- THE DATA -
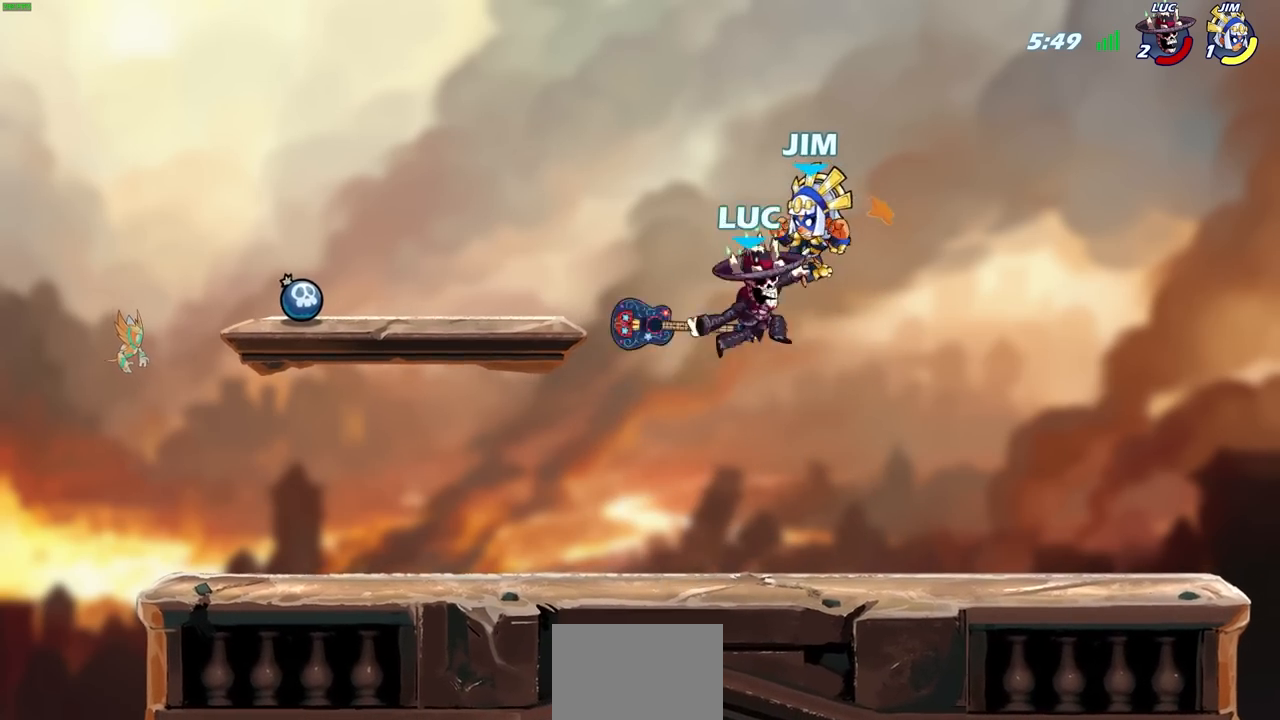
{"buttons": [], "left_stick": "center", "right_stick": "center", "events": [[317, "left_stick", "up"], [367, "left_stick", "center"]]}
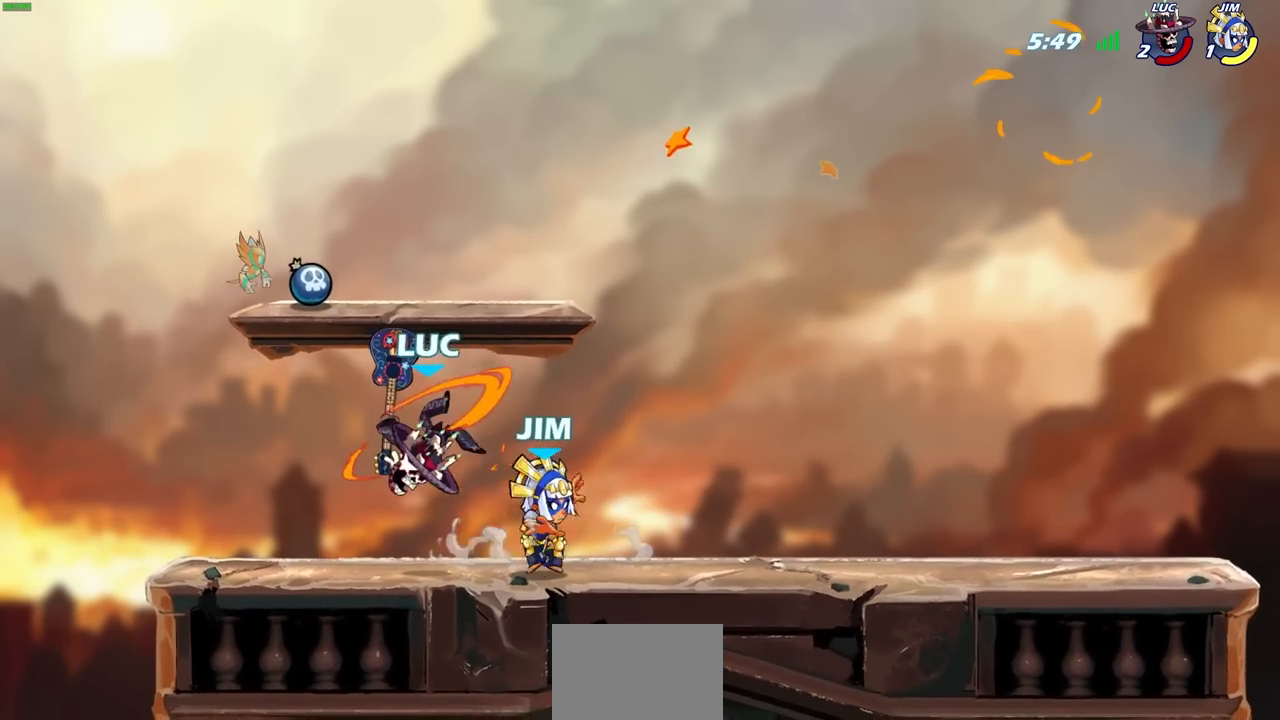
{"buttons": [], "left_stick": "left", "right_stick": "center", "events": [[217, "R2", "down"], [367, "left_stick", "right"], [400, "SQUARE", "down"], [500, "R2", "up"], [500, "SQUARE", "up"], [500, "left_stick", "left"]]}
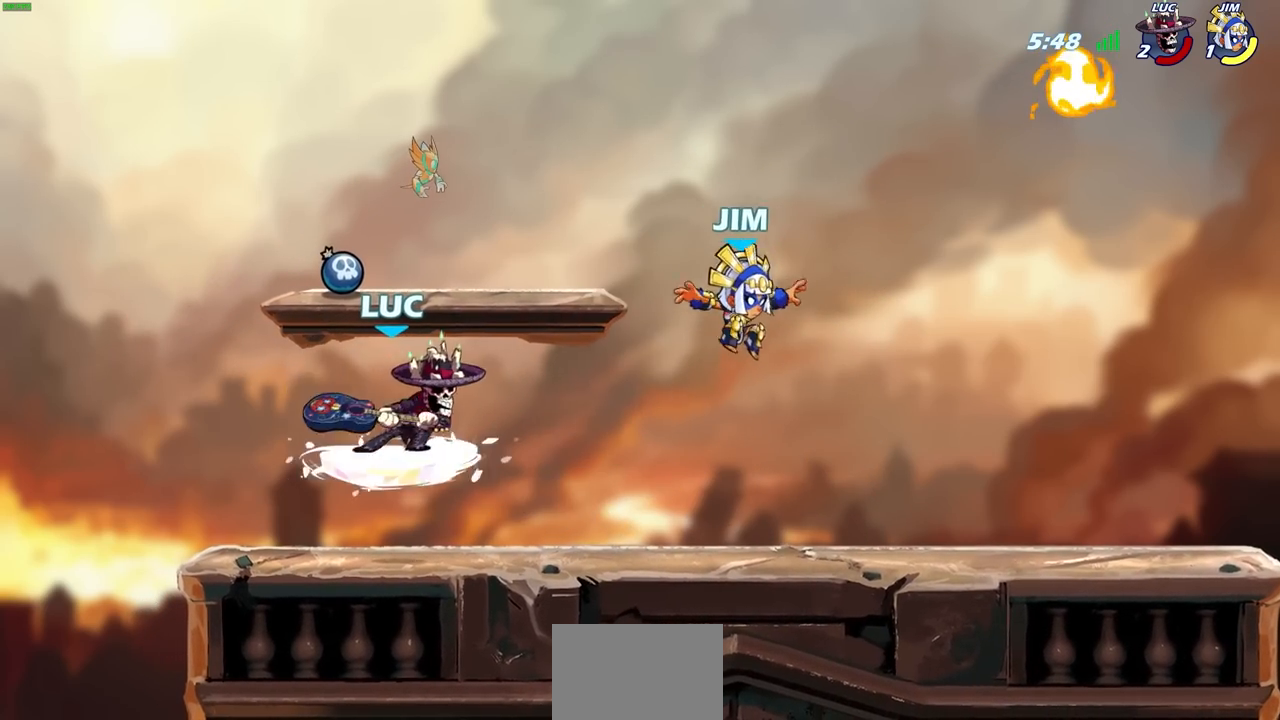
{"buttons": [], "left_stick": "center", "right_stick": "center", "events": [[17, "left_stick", "center"]]}
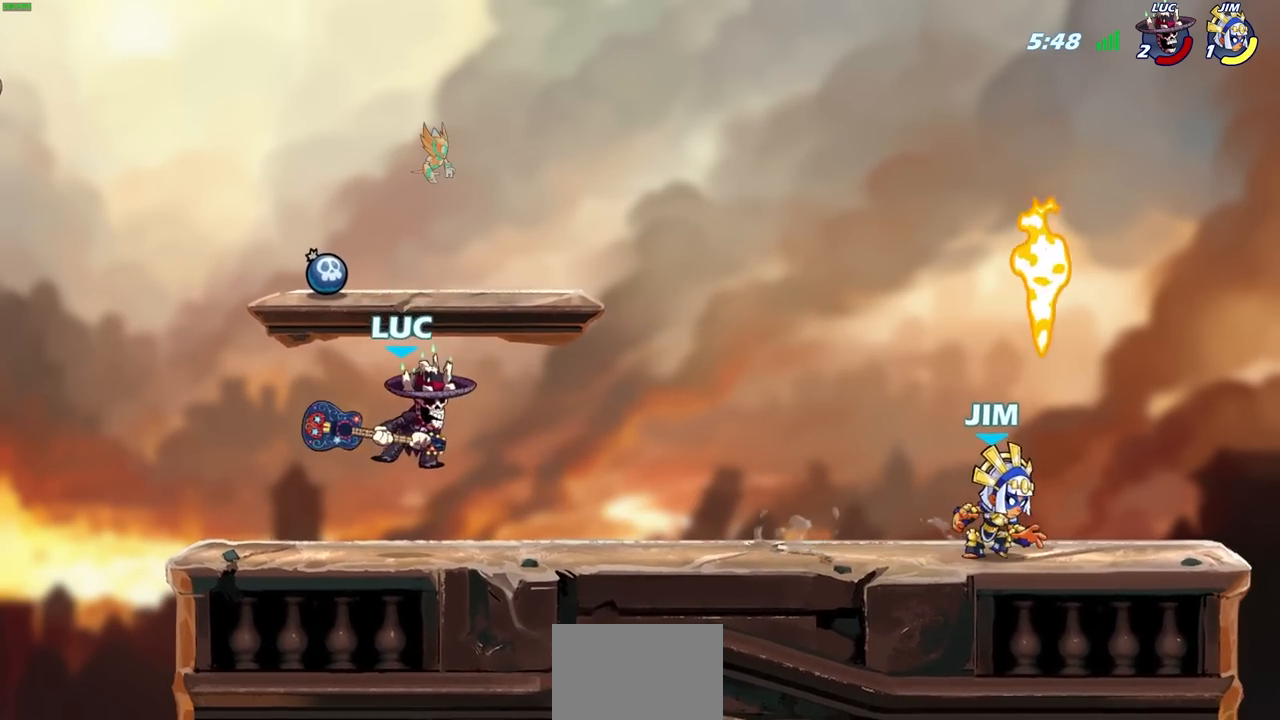
{"buttons": [], "left_stick": "center", "right_stick": "center", "events": [[250, "left_stick", "right"], [283, "R2", "down"], [333, "left_stick", "center"], [383, "R2", "up"]]}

- TASK DETAILS -
Return every line of the data above exactly, and omit all pictures.

- RESULT -
{"buttons": [], "left_stick": "center", "right_stick": "center", "events": [[317, "left_stick", "up"], [367, "left_stick", "center"]]}
{"buttons": [], "left_stick": "left", "right_stick": "center", "events": [[217, "R2", "down"], [367, "left_stick", "right"], [400, "SQUARE", "down"], [500, "R2", "up"], [500, "SQUARE", "up"], [500, "left_stick", "left"]]}
{"buttons": [], "left_stick": "center", "right_stick": "center", "events": [[17, "left_stick", "center"]]}
{"buttons": [], "left_stick": "center", "right_stick": "center", "events": [[250, "left_stick", "right"], [283, "R2", "down"], [333, "left_stick", "center"], [383, "R2", "up"]]}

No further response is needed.